The ensuing active inference can be regarded as a formal example of
active vision (Wurtz et al.
2011)—sometimes described in enactivist terms as
visual palpation (O’Regan and Noë
2001) and illustrates a number of key points. First, it discloses the nature of evidence accumulation in selecting a hypothesis or percept the best explains sensory data. Figure shows that this proceeds over two timescales—within and between saccades. Within-saccade accumulation is evident even during the initial fixation, with further stepwise decreases in uncertainty as salient information is sampled. The within-saccade accumulation is formally related to evidence accumulation as described in models of perceptual discrimination (Gold and Shadlen
2003; Churchland et al.
2011). The transient changes in posterior expectations, shortly after each saccade, reflect the fact that new data are being generated as the eye sweeps towards its new target location. It is important to note that the agent is not just predicting visual input, but also how input changes with eye movements—this induces an increase in posterior uncertainty during the fast phase of the saccade. However, due to the veracity of the posterior beliefs, the posterior confidence shrinks again when the saccade reaches its target location. This shrinkage is usually to a smaller level than in the preceding saccade.

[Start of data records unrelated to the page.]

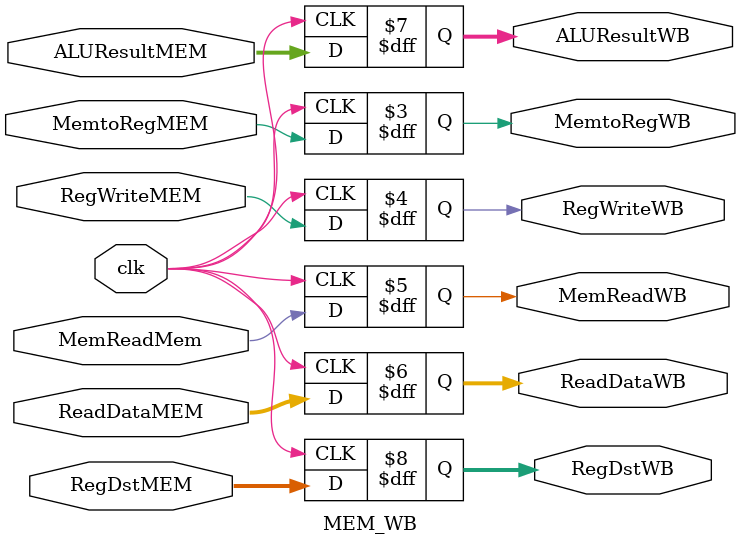
<source format=v>
`timescale 1ns / 1ps


module MEM_WB(MemtoRegMEM, RegWriteMEM, ReadDataMEM, ALUResultMEM, RegDstMEM, 
MemtoRegWB, RegWriteWB, ReadDataWB, ALUResultWB, RegDstWB,MemReadMem,MemReadWB,clk);
    input MemtoRegMEM, RegWriteMEM,MemReadMem,clk;
    input [31:0] ReadDataMEM, ALUResultMEM;
    input [4:0] RegDstMEM;
    output reg MemtoRegWB, RegWriteWB,MemReadWB;
    output reg [31:0] ReadDataWB, ALUResultWB;
    output reg [4:0] RegDstWB;
    
    initial begin
    MemtoRegWB<=1'b0;
    RegWriteWB<=1'b0;
    end
    
    always @(posedge clk) begin
        MemtoRegWB<=MemtoRegMEM;
        RegWriteWB<=RegWriteMEM;
        ReadDataWB<=ReadDataMEM;
        ALUResultWB<=ALUResultMEM;
        RegDstWB<=RegDstMEM;
        MemReadWB<=MemReadMem;
    end
endmodule

</source>
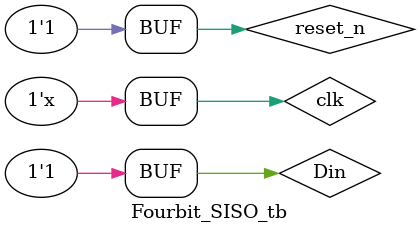
<source format=v>
module Fourbit_SISO_tb;
  wire [3:0] O;
  reg Din,reset_n,clk;
  
 Fourbit_SISO SISO(O,Din,reset_n,clk);
 initial
 begin
   clk = 0;
   reset_n = 0;
   Din= 0;
 end
 
 always 
 begin
   #10 clk = ~clk;
 end
 
 initial
 begin
   #5 reset_n = 1'b1;
    Din = 1'b1;
    #8;
    Din = 1'b1;
    #10;
    Din = 1'b0;
    #12;
    Din = 1'b1;
    #15;
    Din = 1'b0;
    #10;
    Din = 1'b1;
    #10;
    Din = 1'b0;
    #12;
    Din = 1'b1;
    #15;
    Din = 1'b0;
    #10;
    Din = 1'b1;
      
 end
   
 endmodule 

</source>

This illustrates the second key point, namely the circular causality that lies behind perception. Put simply, the only hypothesis that can endure over successive saccades is the one that correctly predicts the salient features that are sampled. This sampling depends upon action or an embodied inference that speaks directly to the notion of active vision and visual palpation (O’Regan and Noë
2001; Wurtz et al.
2011). This means that the hypothesis prescribes its own verification and can only survive if it is a correct representation of the world. If its salient features are not discovered, it will be discarded in favour of a better hypothesis. This provides a nice perspective on perception as hypothesis testing, where the emphasis is on the selective processes that underlie sequential testing. This is particularly pertinent when hypotheses can make predictions that are more extensive than the data that can be sampled at any one time.